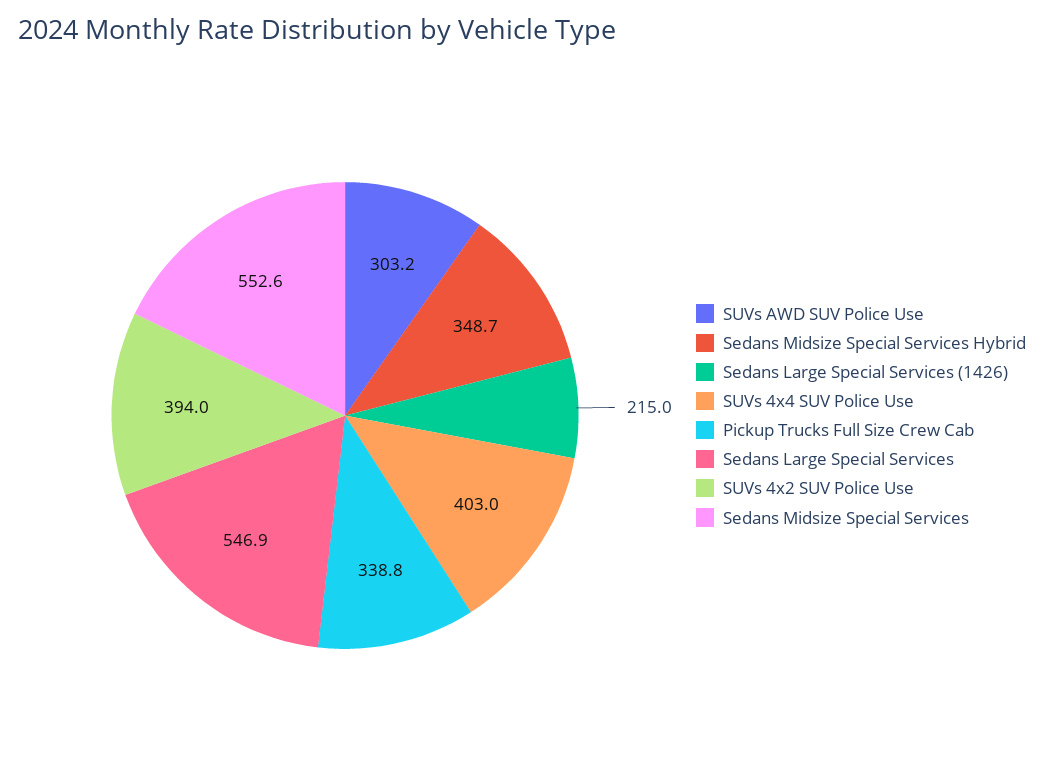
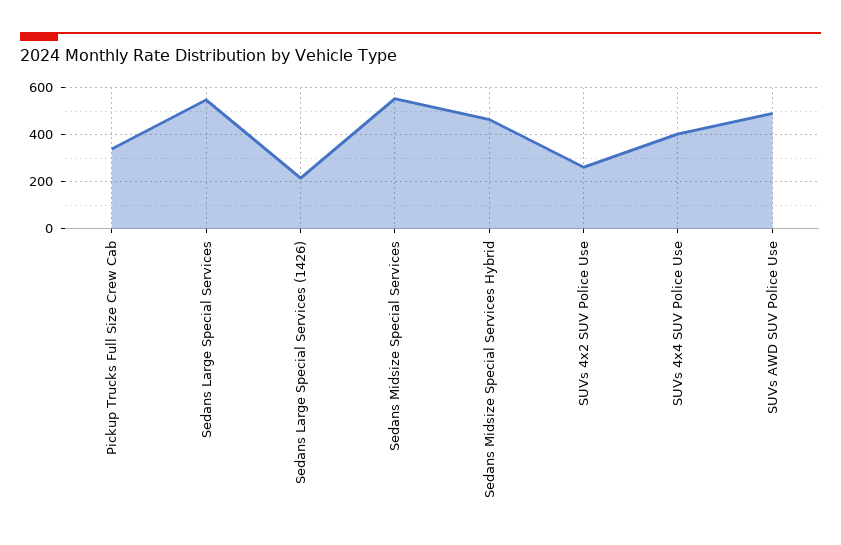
  {
-   "SUVs AWD SUV Police Use": 303.2,
+   "SUVs AWD SUV Police Use": 500,
-   "Sedans Midsize Special Services Hybrid": 348.7,
+   "Sedans Midsize Special Services Hybrid": 450,
    "Sedans Large Special Services (1426)": 215,
    "SUVs 4x4 SUV Police Use": 403,
    "Pickup Trucks Full Size Crew Cab": 338.8,
    "Sedans Large Special Services": 546.9,
-   "SUVs 4x2 SUV Police Use": 394,
+   "SUVs 4x2 SUV Police Use": 250,
    "Sedans Midsize Special Services": 552.6
  }

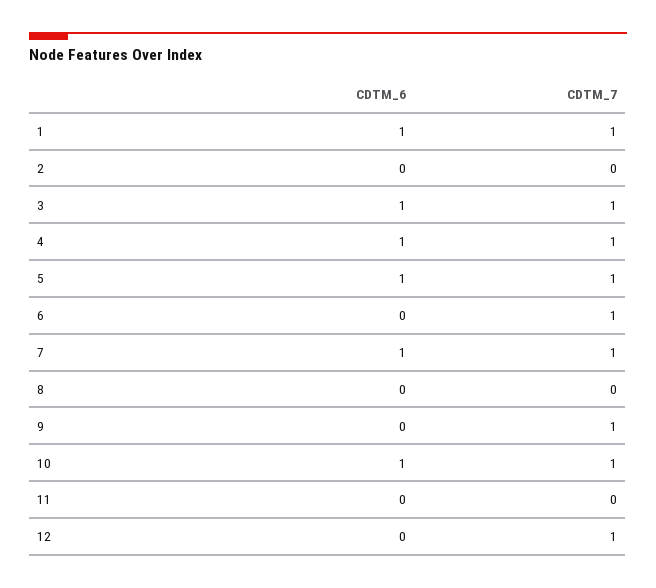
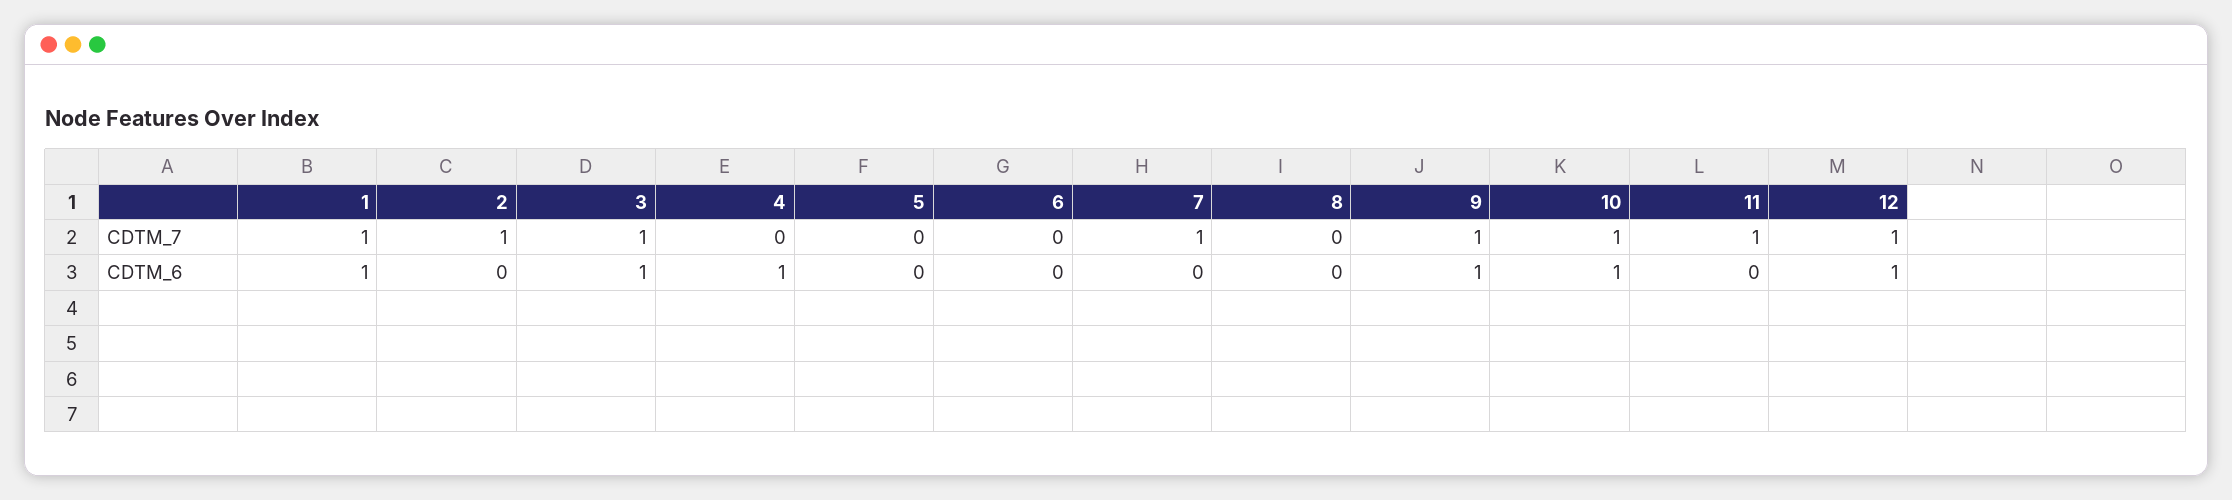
  {
    "CDTM_6": {
      "1": 1,
      "2": 0,
      "3": 1,
      "4": 1,
-     "5": 1,
+     "5": 0,
      "6": 0,
-     "7": 1,
+     "7": 0,
      "8": 0,
-     "9": 0,
+     "9": 1,
      "10": 1,
      "11": 0,
-     "12": 0
+     "12": 1
    },
    "CDTM_7": {
      "1": 1,
-     "2": 0,
+     "2": 1,
      "3": 1,
-     "4": 1,
+     "4": 0,
-     "5": 1,
+     "5": 0,
-     "6": 1,
+     "6": 0,
      "7": 1,
      "8": 0,
      "9": 1,
      "10": 1,
-     "11": 0,
+     "11": 1,
      "12": 1
    }
  }

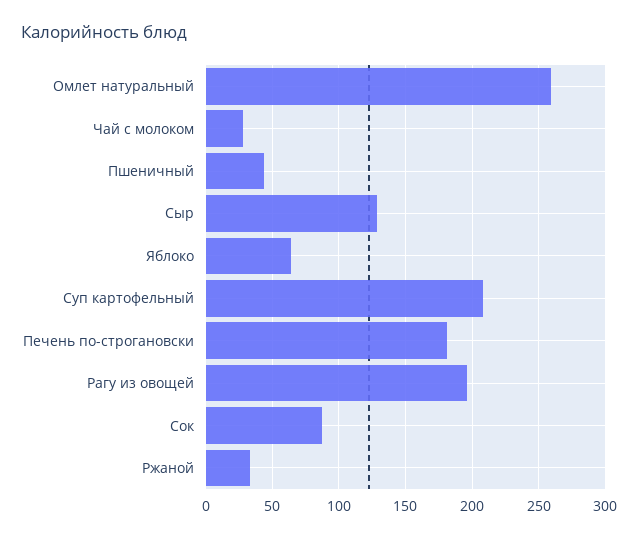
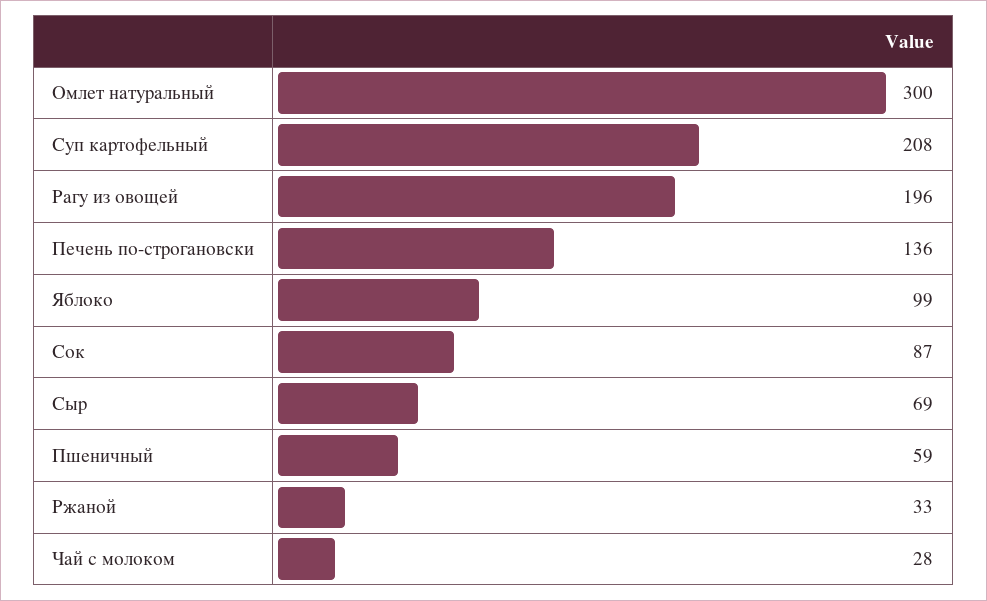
  {
-   "Омлет натуральный": 260,
+   "Омлет натуральный": 300,
    "Чай с молоком": 28,
-   "Пшеничный": 45,
+   "Пшеничный": 59,
-   "Сыр": 130,
+   "Сыр": 69,
-   "Яблоко": 65,
+   "Яблоко": 99,
    "Суп картофельный": 208,
-   "Печень по-строгановски": 180,
+   "Печень по-строгановски": 136,
    "Рагу из овощей": 196,
    "Сок": 87,
    "Ржаной": 33
  }

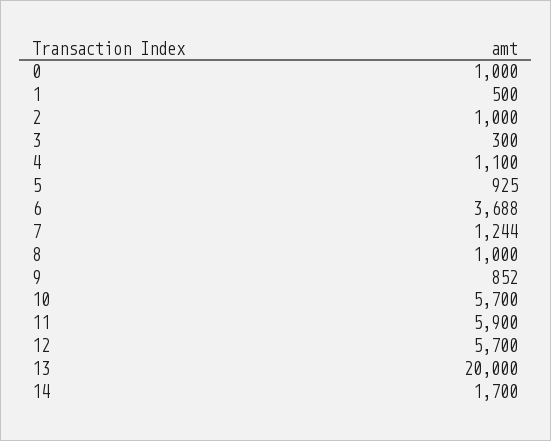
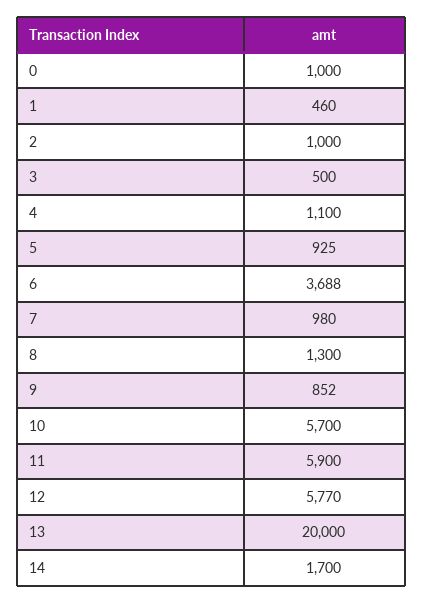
  {
    "0": 1000,
-   "1": 500,
+   "1": 460,
    "2": 1000,
-   "3": 300,
+   "3": 500,
    "4": 1100,
    "5": 925,
    "6": 3688,
-   "7": 1244,
+   "7": 980,
-   "8": 1000,
+   "8": 1300,
    "9": 852,
    "10": 5700,
    "11": 5900,
-   "12": 5700,
+   "12": 5770,
    "13": 20000,
    "14": 1700
  }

__________

## Problem description
All lines in the entries above that hold the word "Омлет" need to be copied.

## Problem solution
-   "Омлет натуральный": 260,
+   "Омлет натуральный": 300,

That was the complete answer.